Ask HN: Has a better product failed due to lack of marketing? - Fsp2WFuH
Looking for examples where someone has built something better, some kind of alternative to an already existing product where it failed because founders didn&#x27;t have enough for marketing.
======
mnash
So much of enterprise software is awful and successful because of "industry
standard" brand recognition, platform integrations, and buckets of money to
outspend upstarts.

Salesforce is a prime example, which until Lightning rolled out in earnest
late 2017/early 2018, had UI and UX that killed productivity (and employee
happiness). There were and still are tons of alternatives that are better to
use, however, can't unseat the giant. Platform is a huge reason for this,
however, is only one factor.

------
PaulHoule
How about this?

[https://en.wikipedia.org/wiki/Airbus_A220](https://en.wikipedia.org/wiki/Airbus_A220)

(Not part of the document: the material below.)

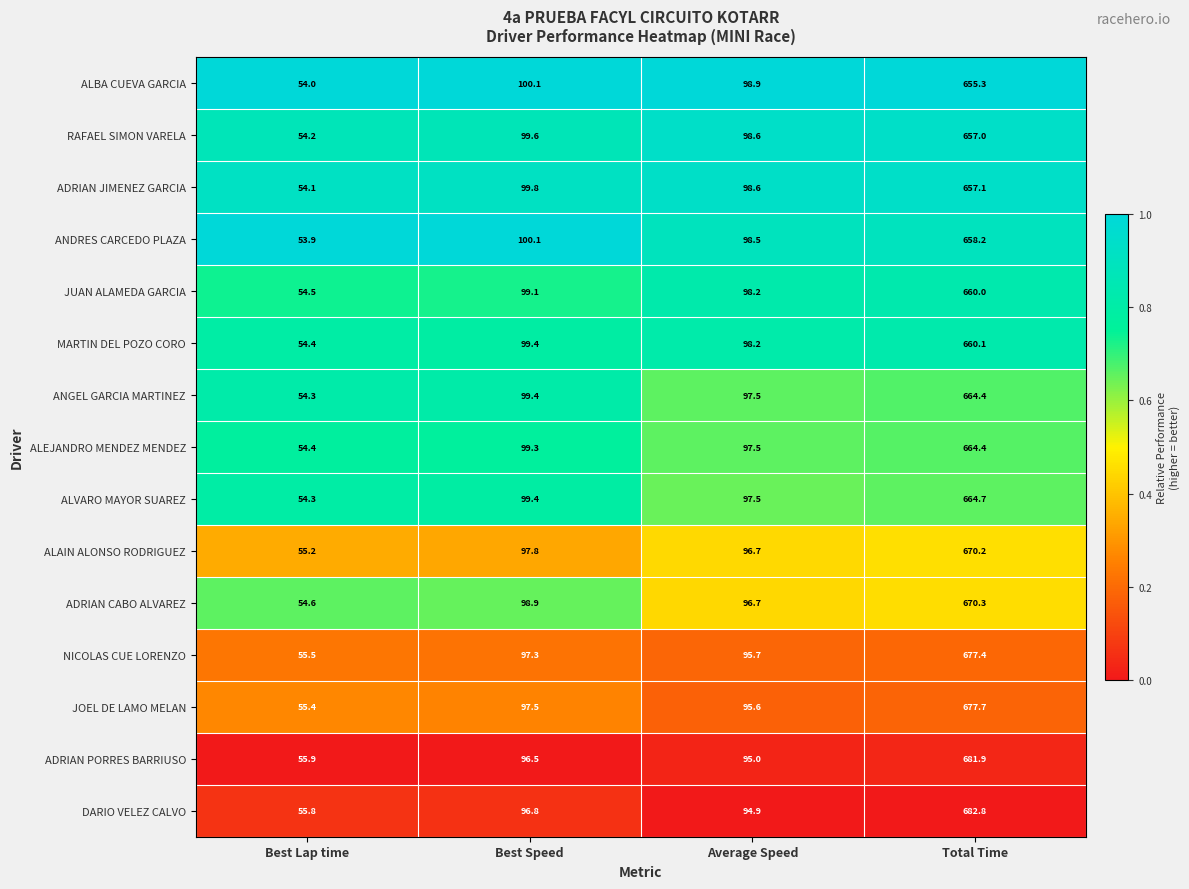

Which category has the highest value across all series?

Total Time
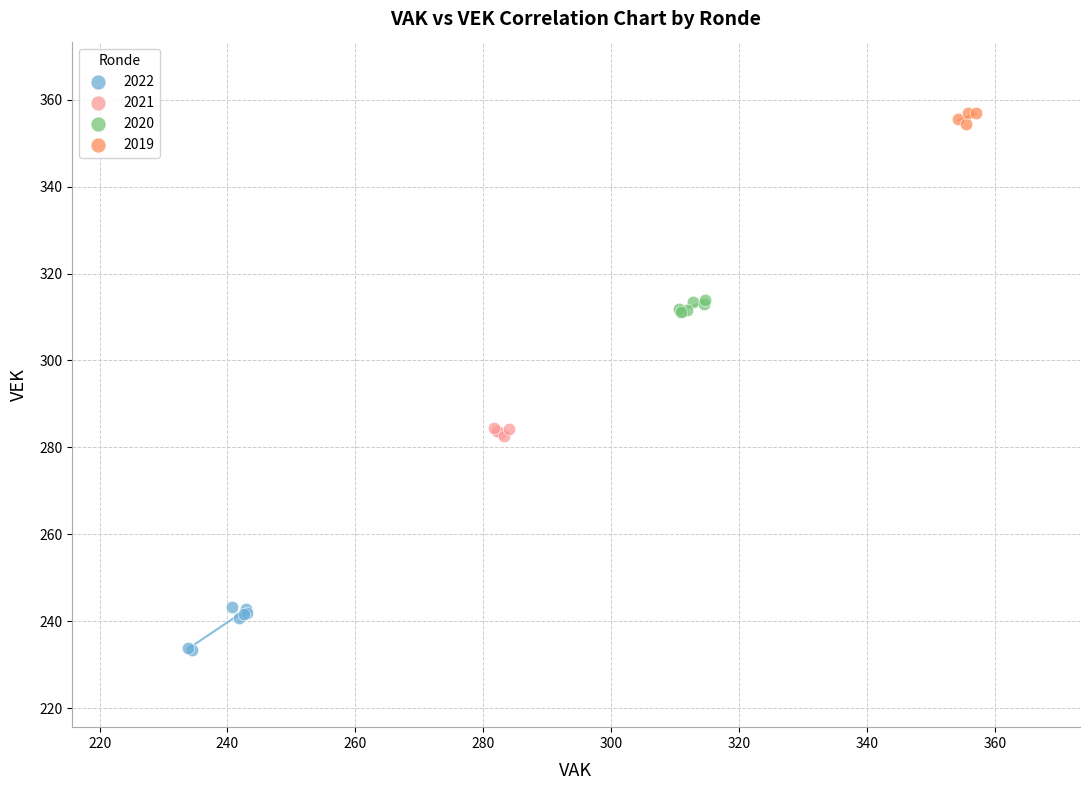

What are all the series names shown in the legend?

2022, 2021, 2020, 2019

Bombardier made a "clean sheet" plane (composite materials, geared turbofan,
fly-by-wire, ...) that competes with the 1967-era 737. This plane would be
cheaper to operate over the long term than the 737, be much quieter around the
airport, use less fuel, generate less pollution, etc. Boeing offered a 70%
discount to airlines to stay with the obsolete 737.

Long term passengers will suffer on a less comfortable plane and pay for
increased operating costs with higher ticket prices.

In the end the plane got bought by Airbus because Airbus has the marketing
power to not get bullied by Boeing.

------
ecesena
This is the example that I conveniently use to say that marketing is
important:
[https://www.kickstarter.com/discover/advanced?term=login&cat...](https://www.kickstarter.com/discover/advanced?term=login&category_id=16&sort=most_funded&page=1)

Most KS campaigns in the login/2fa space have failed. I let you evaluate the
quality of the products, but I'm sure many of these would be valuable.

(Disclaimer: I was part of the first one, that succeeded. We didn't spend much
dollars in marketing, but we did invest a lot of time working on messages,
keywords, benefits vs features, etc.)

------
imhoguy
Firefox OS, possibly they came with all-in PWA/Cordova/Electron apps concept
too early with all the native craze of that time, plus barely anybody has
heard about it outside of the geek-sphere.

------
sloaken
VHS vs Beta ....

I suspect the better question is: has a lesser product won out because of
marketing?